--- START Passage provided ---

Right Wing Nut House



Filed under: Decision '08, Environment, Politics — Rick Moran @ 11:02 am

Hillary Clinton has apparently spurred world leaders to come to an agreement on cutting greenhouse gas emissions.

Was it the power of her personality? The moral suasion of her arguments? Her good looks?

More like her promise to help raise $100 billion a year to give to developing countries - in addition to the foreign aid we already are supplying - so that they can deal with the “effects” of climate change:

Secretary of State Hillary Rodham Clinton has promised the United States will help raise $100 billion annually by 2020 to assist poor countries in coping with climate change as long as America’s demands for a global warming pledge are met.

Clinton’s announcement, made during a packed news conference, represents a major breakthrough in the U.N.-led talks, which had all but ground to a halt last night. But Clinton emphasized that the money is only on the table so long as fast-growing nations like China and India accept binding commitments that are open to international inspection and verification. If other countries don’t bend, she warned, the poorest countries will suffer.

“In the absence of an operational agreement that meets the requirements that I outlined, there will not be that financial agreement, at least from the United States,” Clinton warned. And, she added: “Without that accord, there won’t be the kind of joint global action from all of the major economies we all want to see, and the effects in the developing world could be catastrophic.”

The pledged amount is less than what the European Union had laid out as necessary to help the poorest countries in Africa, Asia and Latin America prepare for climate disasters and develop low-fossil-fuel economies. Clinton said the funding would come from a mix of public and private financing, including revenue raised from the auctioning of emission allowances under a possible U.S. cap-and-trade system still under development on Capitol Hill.

There seems to be some confusion in the blogosphere over this figure of $100 billion. No, the US would not be paying all of it as many are reporting. But you can bet we’ll be paying a nice chunk of it, and that was music to the ears of the developing world.

President Obama arrived Friday morning and immediately went into a meeting with several dozen heads of state to try and save the conference by coming up with at least some kind of interim deal where the details could be worked out later:

A visibly angry Barack Obama threw down the gauntlet at China and other developing nations Friday, declaring that the time has come “not to talk but to act” on climate change.

Emerging from a multinational meeting boycotted by Chinese Premier Wen Jiabao, Obama warned delegates that U.S. offers of funding for poor nations would remain on the table “if and only if” developing nations, including China, agreed to international monitoring of their greenhouse gas emissions.

“I have to be honest, as the world watches us. … I think our ability to take collective action is in doubt and it hangs in the balance,” Obama told the COP-15 plenary session as hope faded for anything more than a vague political in agreement.

--- END Passage provided ---

- Written problem 1 -
For each statement, answer yes or no on whether the climate-talks post supports it, and quote the deciding words: (a) The amount Clinton pledged is greater than what the European Union had said was necessary. (b) Chinese Premier Wen Jiabao boycotted a multinational meeting. (c) The United States would pay the entire $100 billion.
- Written problem 2 -
Duplicate, word for word, the part of the climate-talks post starting at "Right Wing Nut" and ending at "pledge are met.".

--- START Given entries ---

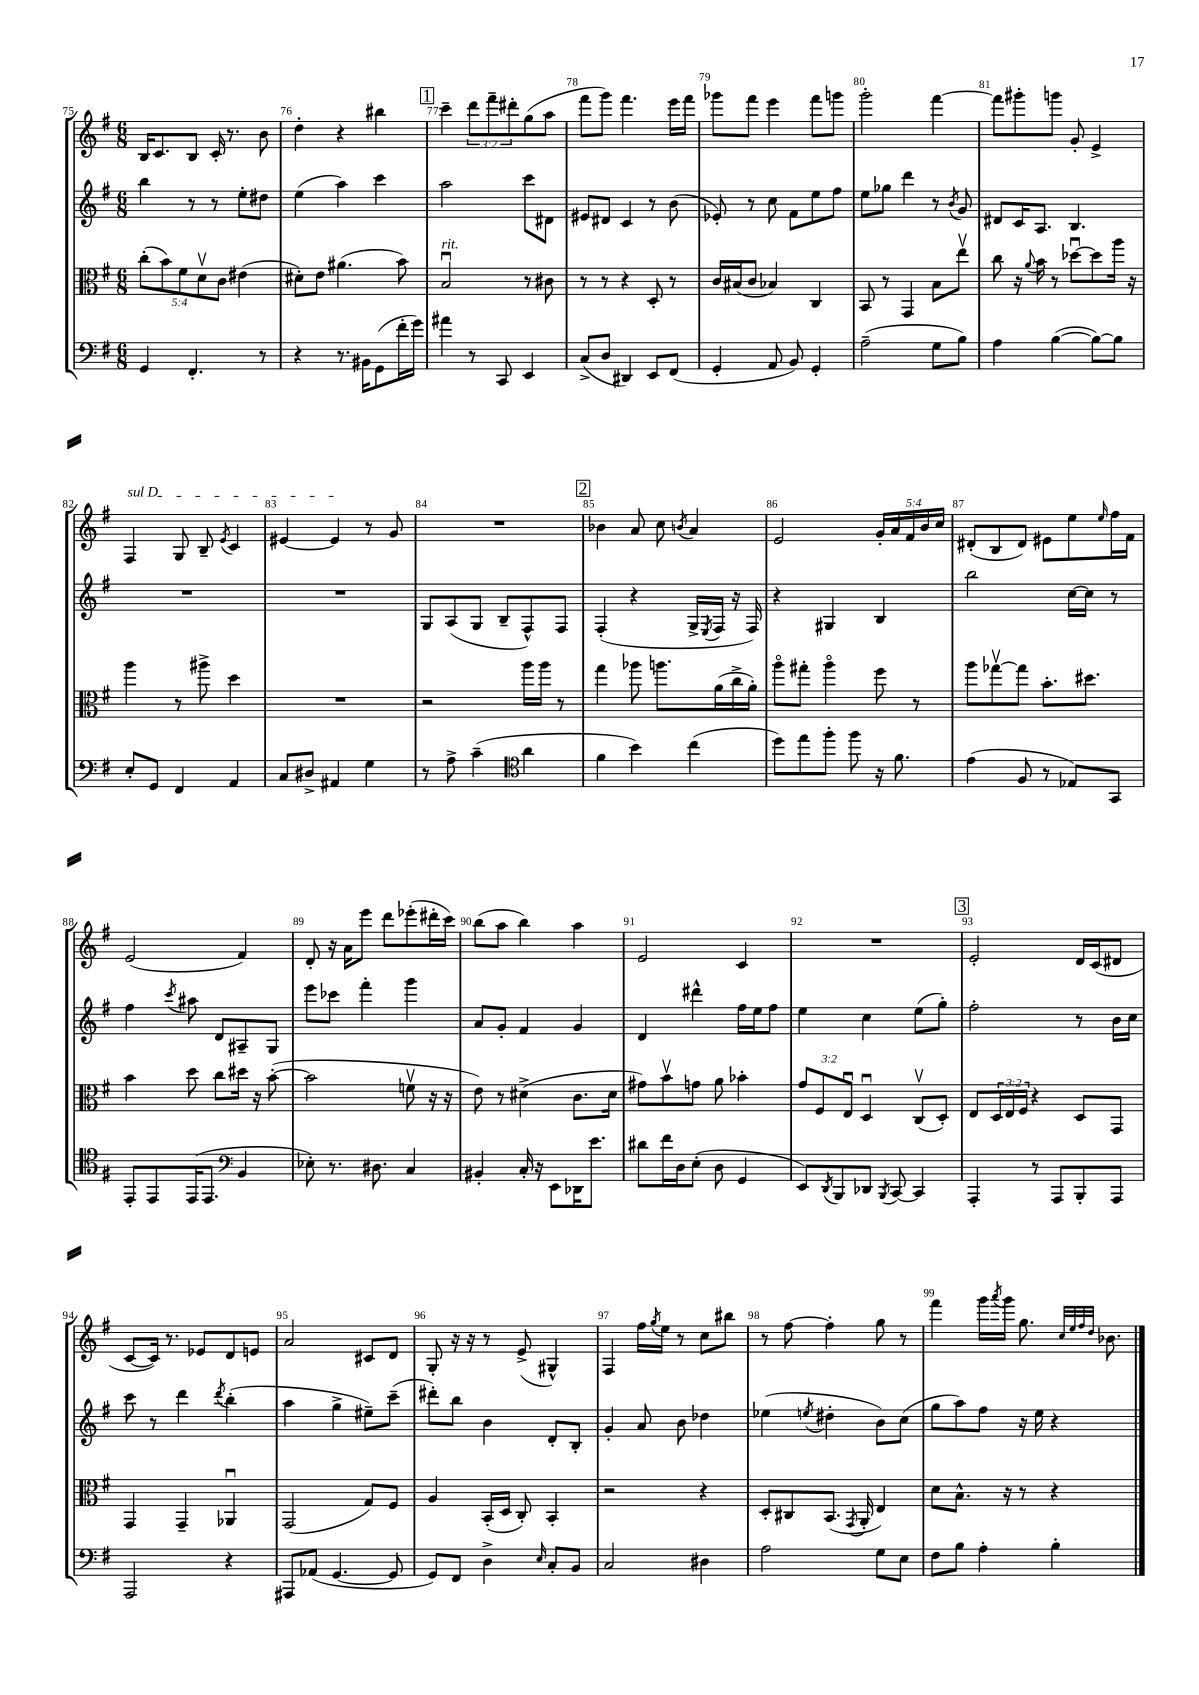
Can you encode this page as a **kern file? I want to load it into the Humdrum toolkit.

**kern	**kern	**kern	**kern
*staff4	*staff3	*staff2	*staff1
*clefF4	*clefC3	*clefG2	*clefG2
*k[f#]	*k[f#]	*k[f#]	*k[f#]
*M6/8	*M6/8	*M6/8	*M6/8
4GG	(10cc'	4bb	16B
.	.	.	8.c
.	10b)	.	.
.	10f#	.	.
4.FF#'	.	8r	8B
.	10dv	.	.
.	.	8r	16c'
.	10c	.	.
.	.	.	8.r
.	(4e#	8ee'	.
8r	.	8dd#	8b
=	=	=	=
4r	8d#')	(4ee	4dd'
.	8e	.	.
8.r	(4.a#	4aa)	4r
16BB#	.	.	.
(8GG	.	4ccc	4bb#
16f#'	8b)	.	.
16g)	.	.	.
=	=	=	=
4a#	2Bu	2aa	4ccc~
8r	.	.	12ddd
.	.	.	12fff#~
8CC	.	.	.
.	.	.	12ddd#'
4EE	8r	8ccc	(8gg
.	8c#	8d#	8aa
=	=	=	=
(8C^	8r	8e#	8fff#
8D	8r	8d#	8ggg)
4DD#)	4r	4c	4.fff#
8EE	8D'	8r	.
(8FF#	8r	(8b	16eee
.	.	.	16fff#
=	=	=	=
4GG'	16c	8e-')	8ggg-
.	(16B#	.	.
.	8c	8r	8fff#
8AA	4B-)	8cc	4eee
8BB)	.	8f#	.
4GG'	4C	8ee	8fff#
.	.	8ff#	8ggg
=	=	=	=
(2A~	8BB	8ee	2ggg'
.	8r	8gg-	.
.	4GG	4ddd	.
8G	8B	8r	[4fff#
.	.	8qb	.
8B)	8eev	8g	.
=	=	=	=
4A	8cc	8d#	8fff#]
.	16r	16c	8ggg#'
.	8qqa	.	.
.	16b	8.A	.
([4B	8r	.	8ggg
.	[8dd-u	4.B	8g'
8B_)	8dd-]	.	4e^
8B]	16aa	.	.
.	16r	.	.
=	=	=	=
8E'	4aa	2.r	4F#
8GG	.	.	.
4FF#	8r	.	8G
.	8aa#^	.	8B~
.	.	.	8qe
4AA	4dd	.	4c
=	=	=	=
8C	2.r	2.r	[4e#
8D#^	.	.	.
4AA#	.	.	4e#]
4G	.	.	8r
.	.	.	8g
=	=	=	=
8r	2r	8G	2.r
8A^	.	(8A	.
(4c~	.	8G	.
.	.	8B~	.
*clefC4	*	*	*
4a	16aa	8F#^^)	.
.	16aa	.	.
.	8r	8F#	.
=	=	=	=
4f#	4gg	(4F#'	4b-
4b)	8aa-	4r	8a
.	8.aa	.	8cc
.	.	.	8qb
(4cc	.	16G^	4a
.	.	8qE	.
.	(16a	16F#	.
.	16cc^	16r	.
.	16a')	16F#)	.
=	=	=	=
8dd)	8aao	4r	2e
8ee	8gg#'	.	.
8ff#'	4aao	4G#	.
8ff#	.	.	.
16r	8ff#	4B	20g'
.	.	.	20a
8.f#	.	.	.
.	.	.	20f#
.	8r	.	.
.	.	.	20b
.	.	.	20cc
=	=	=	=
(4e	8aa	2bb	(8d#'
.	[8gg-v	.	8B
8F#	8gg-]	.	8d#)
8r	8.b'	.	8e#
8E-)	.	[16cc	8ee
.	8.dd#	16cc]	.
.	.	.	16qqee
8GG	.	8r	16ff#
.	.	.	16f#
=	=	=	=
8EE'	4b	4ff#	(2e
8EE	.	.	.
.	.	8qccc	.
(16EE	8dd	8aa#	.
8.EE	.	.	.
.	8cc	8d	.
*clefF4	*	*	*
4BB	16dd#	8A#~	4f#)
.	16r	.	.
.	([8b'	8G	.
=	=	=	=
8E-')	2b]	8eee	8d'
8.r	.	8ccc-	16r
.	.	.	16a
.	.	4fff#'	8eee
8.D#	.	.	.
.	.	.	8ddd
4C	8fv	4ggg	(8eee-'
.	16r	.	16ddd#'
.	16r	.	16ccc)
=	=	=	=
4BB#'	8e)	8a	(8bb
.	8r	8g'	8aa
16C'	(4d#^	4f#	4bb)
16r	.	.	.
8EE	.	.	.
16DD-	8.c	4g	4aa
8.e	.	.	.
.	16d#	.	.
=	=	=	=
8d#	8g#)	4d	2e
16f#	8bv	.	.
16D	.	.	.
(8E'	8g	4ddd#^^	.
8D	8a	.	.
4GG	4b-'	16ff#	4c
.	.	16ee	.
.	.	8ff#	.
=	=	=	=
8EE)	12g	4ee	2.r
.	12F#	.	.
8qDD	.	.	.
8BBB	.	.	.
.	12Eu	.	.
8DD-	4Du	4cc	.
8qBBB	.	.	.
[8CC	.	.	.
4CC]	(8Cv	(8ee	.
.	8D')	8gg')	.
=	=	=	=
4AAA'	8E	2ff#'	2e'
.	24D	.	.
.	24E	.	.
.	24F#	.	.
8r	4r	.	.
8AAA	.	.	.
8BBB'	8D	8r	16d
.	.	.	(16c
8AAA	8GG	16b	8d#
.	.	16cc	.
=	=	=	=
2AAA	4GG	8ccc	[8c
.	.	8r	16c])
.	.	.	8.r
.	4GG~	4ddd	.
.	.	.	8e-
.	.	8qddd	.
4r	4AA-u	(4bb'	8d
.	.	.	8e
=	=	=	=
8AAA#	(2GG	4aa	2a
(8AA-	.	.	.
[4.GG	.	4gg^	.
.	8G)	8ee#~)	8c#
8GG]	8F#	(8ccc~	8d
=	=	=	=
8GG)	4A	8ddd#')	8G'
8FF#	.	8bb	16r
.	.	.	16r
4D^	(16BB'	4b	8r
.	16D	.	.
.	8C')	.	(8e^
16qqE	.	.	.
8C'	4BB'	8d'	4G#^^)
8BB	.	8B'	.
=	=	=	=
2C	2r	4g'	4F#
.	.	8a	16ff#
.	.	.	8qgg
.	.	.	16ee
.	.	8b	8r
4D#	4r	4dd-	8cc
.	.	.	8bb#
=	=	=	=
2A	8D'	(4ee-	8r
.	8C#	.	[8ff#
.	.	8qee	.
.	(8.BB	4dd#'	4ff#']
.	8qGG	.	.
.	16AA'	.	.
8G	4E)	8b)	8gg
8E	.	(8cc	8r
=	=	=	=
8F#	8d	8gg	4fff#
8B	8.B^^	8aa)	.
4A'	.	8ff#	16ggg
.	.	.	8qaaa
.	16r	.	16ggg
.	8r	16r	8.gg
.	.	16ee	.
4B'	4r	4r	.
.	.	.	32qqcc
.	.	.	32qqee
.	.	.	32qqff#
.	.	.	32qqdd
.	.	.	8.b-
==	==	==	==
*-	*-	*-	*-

--- END Given entries ---

- Right answer 1 -
(a) No: "The pledged amount is less than what the European Union had laid out as necessary"
(b) Yes: "a multinational meeting boycotted by Chinese Premier Wen Jiabao"
(c) No: "No, the US would not be paying all of it as many are reporting."

- Right answer 2 -
Right Wing Nut House



Filed under: Decision '08, Environment, Politics — Rick Moran @ 11:02 am

Hillary Clinton has apparently spurred world leaders to come to an agreement on cutting greenhouse gas emissions.

Was it the power of her personality? The moral suasion of her arguments? Her good looks?

More like her promise to help raise $100 billion a year to give to developing countries - in addition to the foreign aid we already are supplying - so that they can deal with the “effects” of climate change:

Secretary of State Hillary Rodham Clinton has promised the United States will help raise $100 billion annually by 2020 to assist poor countries in coping with climate change as long as America’s demands for a global warming pledge are met.